----- RECORDS FOR THIS TASK

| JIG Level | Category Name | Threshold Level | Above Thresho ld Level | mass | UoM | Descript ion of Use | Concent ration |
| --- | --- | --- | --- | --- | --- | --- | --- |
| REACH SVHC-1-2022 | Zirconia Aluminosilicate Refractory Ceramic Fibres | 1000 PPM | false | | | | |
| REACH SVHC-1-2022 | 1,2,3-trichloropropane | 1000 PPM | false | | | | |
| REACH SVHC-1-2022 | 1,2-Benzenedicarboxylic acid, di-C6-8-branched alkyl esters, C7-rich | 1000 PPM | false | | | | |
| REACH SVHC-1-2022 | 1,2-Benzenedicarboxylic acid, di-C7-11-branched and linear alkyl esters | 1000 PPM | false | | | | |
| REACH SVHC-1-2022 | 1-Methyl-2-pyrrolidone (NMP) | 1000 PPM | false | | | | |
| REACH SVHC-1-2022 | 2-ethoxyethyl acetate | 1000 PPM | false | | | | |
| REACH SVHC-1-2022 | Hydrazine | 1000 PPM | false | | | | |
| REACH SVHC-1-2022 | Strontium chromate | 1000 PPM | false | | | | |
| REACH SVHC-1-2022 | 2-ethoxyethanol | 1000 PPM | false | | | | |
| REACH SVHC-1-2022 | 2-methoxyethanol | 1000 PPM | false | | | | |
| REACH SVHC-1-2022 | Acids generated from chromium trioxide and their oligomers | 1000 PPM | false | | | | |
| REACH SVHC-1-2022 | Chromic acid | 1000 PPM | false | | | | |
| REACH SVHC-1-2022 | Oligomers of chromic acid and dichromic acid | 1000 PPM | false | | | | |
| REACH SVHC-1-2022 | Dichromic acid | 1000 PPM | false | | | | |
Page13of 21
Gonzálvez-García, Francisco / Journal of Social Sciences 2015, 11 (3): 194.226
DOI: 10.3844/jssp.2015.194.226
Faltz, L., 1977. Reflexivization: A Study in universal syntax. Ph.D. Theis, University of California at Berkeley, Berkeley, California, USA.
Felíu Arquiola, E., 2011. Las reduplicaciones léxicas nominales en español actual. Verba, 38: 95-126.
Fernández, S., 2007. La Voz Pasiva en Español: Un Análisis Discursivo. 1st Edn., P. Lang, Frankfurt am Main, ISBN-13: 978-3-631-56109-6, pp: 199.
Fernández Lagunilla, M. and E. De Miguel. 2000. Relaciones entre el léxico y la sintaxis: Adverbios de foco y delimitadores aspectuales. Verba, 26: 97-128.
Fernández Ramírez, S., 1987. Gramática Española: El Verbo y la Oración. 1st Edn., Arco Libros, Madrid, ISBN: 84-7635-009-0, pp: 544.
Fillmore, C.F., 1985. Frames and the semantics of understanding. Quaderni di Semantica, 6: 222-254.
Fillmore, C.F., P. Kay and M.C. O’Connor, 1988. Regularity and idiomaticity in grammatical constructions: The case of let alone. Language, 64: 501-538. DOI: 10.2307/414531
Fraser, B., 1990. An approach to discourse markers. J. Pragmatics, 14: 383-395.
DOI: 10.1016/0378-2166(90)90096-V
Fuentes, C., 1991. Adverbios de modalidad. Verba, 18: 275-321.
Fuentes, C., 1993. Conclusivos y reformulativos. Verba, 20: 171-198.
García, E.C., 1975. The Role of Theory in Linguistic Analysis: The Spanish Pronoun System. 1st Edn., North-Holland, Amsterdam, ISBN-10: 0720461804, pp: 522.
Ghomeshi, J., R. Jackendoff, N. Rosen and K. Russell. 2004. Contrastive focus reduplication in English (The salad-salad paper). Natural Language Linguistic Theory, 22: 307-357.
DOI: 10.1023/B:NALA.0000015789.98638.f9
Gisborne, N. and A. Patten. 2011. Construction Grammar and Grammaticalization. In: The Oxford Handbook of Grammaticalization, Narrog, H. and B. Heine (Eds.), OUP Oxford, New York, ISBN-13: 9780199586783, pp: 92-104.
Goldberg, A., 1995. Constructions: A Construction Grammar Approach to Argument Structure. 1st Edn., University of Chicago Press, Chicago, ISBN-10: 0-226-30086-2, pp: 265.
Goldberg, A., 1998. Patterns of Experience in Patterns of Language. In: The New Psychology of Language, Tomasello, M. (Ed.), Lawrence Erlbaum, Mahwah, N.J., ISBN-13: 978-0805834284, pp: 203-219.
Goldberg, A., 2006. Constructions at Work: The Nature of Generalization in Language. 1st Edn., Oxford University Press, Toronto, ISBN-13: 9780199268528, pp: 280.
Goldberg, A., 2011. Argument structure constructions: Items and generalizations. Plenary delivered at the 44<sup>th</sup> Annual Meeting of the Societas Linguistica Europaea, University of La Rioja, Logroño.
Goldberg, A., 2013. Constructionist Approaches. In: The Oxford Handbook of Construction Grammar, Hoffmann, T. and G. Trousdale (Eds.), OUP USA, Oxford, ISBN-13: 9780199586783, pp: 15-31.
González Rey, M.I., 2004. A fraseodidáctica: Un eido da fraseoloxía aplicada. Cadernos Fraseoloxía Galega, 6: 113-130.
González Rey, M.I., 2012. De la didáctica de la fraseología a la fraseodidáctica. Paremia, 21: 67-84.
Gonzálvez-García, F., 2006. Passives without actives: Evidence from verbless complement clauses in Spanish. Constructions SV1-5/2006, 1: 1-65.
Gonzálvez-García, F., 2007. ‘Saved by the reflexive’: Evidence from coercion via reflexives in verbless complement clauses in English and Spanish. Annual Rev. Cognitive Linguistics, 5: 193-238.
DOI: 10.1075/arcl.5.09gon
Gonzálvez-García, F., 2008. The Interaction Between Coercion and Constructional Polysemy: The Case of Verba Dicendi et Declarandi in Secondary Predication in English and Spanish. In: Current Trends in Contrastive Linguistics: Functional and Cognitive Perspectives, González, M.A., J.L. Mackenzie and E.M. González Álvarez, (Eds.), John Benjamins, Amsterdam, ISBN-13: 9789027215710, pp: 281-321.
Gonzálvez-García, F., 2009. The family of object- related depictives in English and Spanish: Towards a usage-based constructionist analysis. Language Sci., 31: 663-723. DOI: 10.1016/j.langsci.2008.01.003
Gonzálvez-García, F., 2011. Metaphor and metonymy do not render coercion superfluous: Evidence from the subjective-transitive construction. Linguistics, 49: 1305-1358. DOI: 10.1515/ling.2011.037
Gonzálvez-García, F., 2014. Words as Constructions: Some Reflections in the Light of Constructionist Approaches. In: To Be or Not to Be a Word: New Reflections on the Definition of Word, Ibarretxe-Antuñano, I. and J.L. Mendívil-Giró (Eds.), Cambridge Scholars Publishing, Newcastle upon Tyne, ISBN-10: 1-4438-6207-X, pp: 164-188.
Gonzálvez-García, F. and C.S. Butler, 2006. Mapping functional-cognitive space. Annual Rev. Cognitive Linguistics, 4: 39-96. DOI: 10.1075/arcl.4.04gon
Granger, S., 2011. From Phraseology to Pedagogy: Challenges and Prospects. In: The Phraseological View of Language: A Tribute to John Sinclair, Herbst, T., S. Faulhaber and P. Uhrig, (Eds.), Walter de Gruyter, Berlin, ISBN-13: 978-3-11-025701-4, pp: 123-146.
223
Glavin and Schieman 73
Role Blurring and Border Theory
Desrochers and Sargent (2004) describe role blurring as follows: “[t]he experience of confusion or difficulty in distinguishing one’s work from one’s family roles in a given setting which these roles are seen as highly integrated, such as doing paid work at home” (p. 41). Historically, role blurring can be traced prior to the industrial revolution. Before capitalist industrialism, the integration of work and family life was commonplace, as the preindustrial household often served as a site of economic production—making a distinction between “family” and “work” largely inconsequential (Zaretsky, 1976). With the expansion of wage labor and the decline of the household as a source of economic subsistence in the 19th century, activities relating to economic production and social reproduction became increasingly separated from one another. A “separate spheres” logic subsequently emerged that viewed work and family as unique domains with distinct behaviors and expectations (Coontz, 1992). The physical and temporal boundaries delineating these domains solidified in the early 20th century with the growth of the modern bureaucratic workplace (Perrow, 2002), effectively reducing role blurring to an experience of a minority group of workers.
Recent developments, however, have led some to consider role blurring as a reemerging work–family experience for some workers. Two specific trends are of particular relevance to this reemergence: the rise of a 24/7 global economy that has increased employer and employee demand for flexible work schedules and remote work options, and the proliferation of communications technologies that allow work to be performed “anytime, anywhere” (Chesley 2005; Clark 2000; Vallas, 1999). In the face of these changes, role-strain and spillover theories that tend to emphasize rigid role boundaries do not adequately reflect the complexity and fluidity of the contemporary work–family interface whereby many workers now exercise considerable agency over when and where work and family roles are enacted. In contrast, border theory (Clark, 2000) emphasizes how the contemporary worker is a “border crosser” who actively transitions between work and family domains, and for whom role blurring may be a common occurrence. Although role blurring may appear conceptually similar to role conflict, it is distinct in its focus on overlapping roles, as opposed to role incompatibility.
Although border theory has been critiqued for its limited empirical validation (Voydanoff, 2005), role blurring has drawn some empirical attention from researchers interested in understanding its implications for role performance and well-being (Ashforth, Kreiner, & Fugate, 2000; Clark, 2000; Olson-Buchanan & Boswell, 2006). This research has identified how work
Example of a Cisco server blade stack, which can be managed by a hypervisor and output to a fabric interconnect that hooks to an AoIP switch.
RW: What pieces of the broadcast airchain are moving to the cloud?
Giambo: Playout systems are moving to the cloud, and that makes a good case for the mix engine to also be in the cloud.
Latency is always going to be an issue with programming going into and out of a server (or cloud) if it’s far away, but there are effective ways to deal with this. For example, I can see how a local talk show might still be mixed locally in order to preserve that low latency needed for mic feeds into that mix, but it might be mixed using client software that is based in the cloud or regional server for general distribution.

----------

## TASK PROMPT
For the string "Handbook", search the preceding data and copy every line that includes it.

## SOLUTION FOR THIS EXERCISE
Gisborne, N. and A. Patten. 2011. Construction Grammar and Grammaticalization. In: The Oxford Handbook of Grammaticalization, Narrog, H. and B. Heine (Eds.), OUP Oxford, New York, ISBN-13: 9780199586783, pp: 92-104.
Goldberg, A., 2013. Constructionist Approaches. In: The Oxford Handbook of Construction Grammar, Hoffmann, T. and G. Trousdale (Eds.), OUP USA, Oxford, ISBN-13: 9780199586783, pp: 15-31.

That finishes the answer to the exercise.